Experimental Pragmatics with Machines: Testing LLM Predictions for the Inferences of Plain and Embedded Disjunctions
Polina Tsvilodub, Paul Marty, Sonia Ramotowska, Jacopo Romoli, Michael Franke
TL;DR
The paper investigates whether state-of-the-art large language systems (LLSs) predict the fine-grained inferences associated with plain and embedded disjunctions—free choice (FC), ignorance (II), and distributive (DI)—in parity with human data and in line with competing theories (TIA, RIA, NIA). By recreating human mystery-box experiments in prompt-driven evaluations across diverse transformer-based systems and measuring predictive log-probabilities, the authors quantify alignment to human acceptance rates using $R^2$ and bootstrap confidence intervals. Findings show that top LLSs can reproduce human-like distinctions between disjunction inferences and scalar implicatures in several conditions, with model size often correlating with better fit, yet there is substantial variability across inferences and contexts, especially for negation and modal/nominal scopes. The study highlights the potential and limits of using LLSs to test linguistic theories, and proposes criteria for robust interpretation, such as cross-task consistency, full-distribution analysis, and capacity-aware benchmarking.
Abstract
Human communication is based on a variety of inferences that we draw from sentences, often going beyond what is literally said.
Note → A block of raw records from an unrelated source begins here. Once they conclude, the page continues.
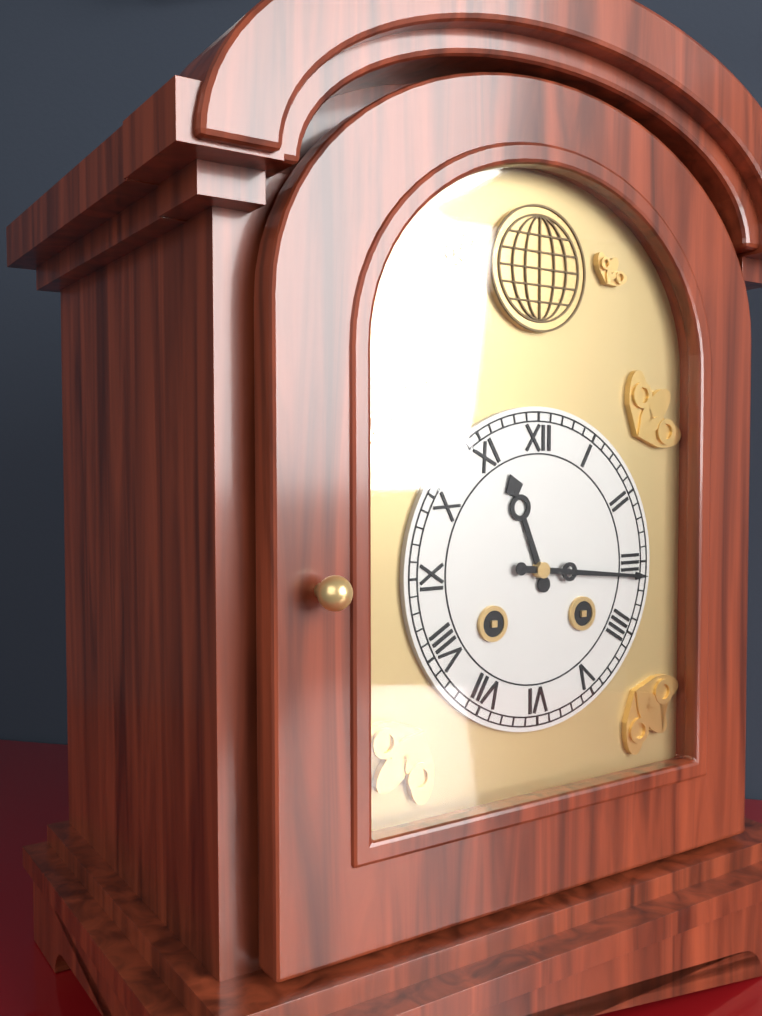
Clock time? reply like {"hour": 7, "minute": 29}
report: {"hour": 11, "minute": 16}
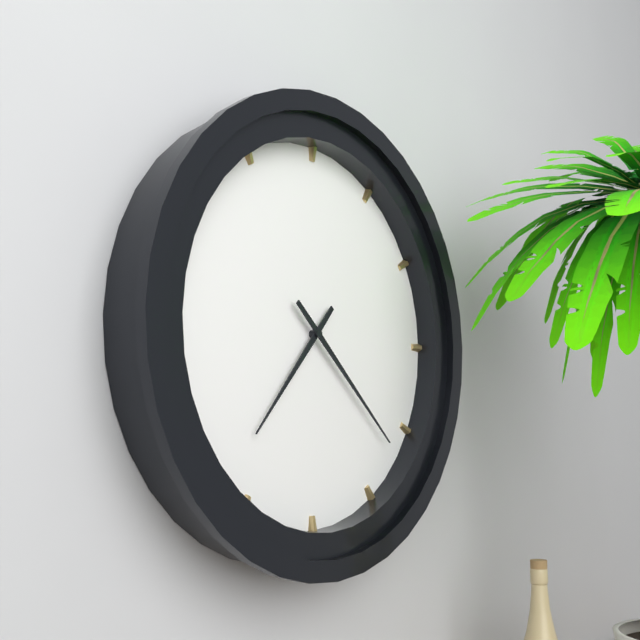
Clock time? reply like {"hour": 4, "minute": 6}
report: {"hour": 7, "minute": 22}
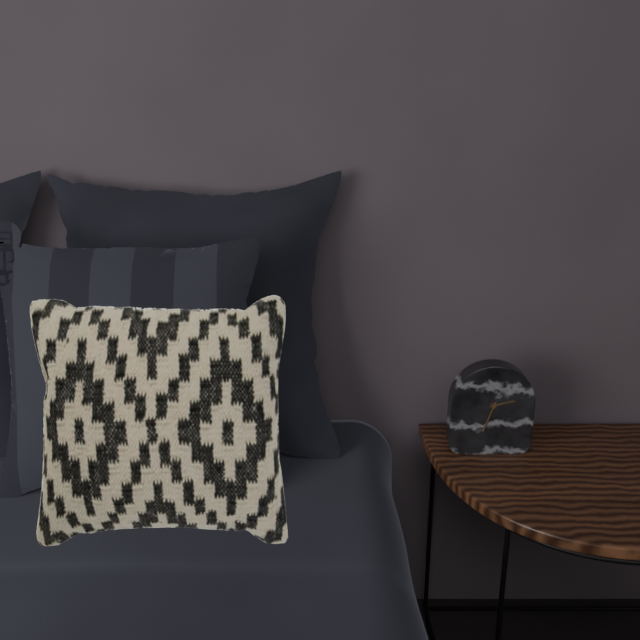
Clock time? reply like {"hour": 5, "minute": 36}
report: {"hour": 2, "minute": 33}
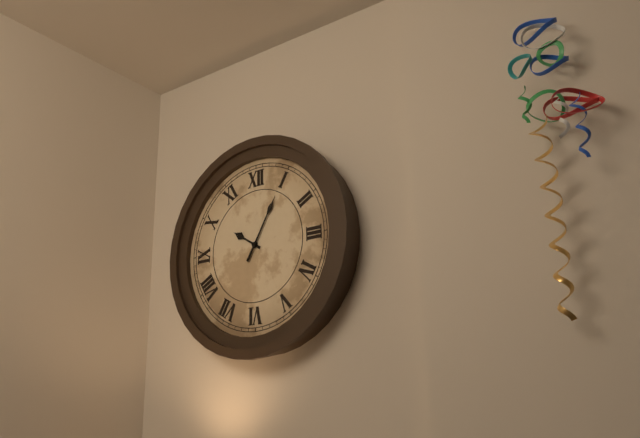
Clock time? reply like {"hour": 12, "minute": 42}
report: {"hour": 10, "minute": 5}
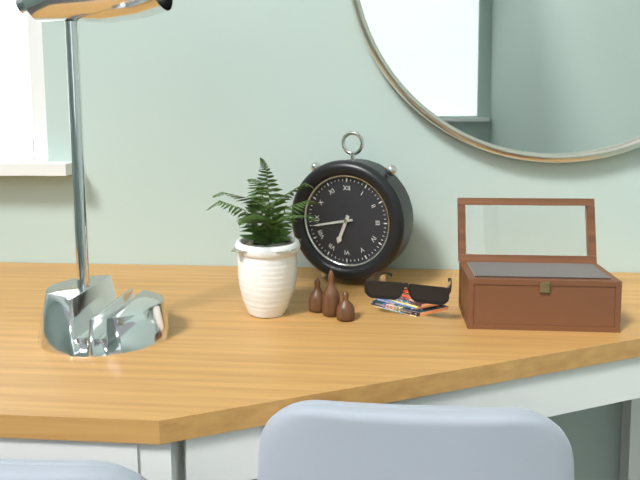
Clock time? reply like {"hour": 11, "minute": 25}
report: {"hour": 6, "minute": 43}
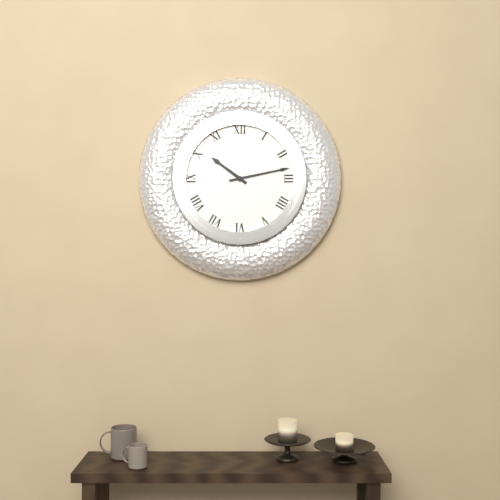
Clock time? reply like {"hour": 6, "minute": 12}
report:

While there is wide agreement on the basic distinction between entailment, implicature, and presupposition, the status of many inferences remains controversial. In this paper, we focus on three inferences of plain and embedded disjunctions, and compare them with regular scalar implicatures. We investigate this comparison from the novel perspective of the predictions of state-of-the-art large language models, using the same experimental paradigms as recent studies investigating the same inferences with humans. The results of our best performing models mostly align with those of humans, both in the large differences we find between those inferences and implicatures, as well as in fine-grained distinctions among different aspects of those inferences.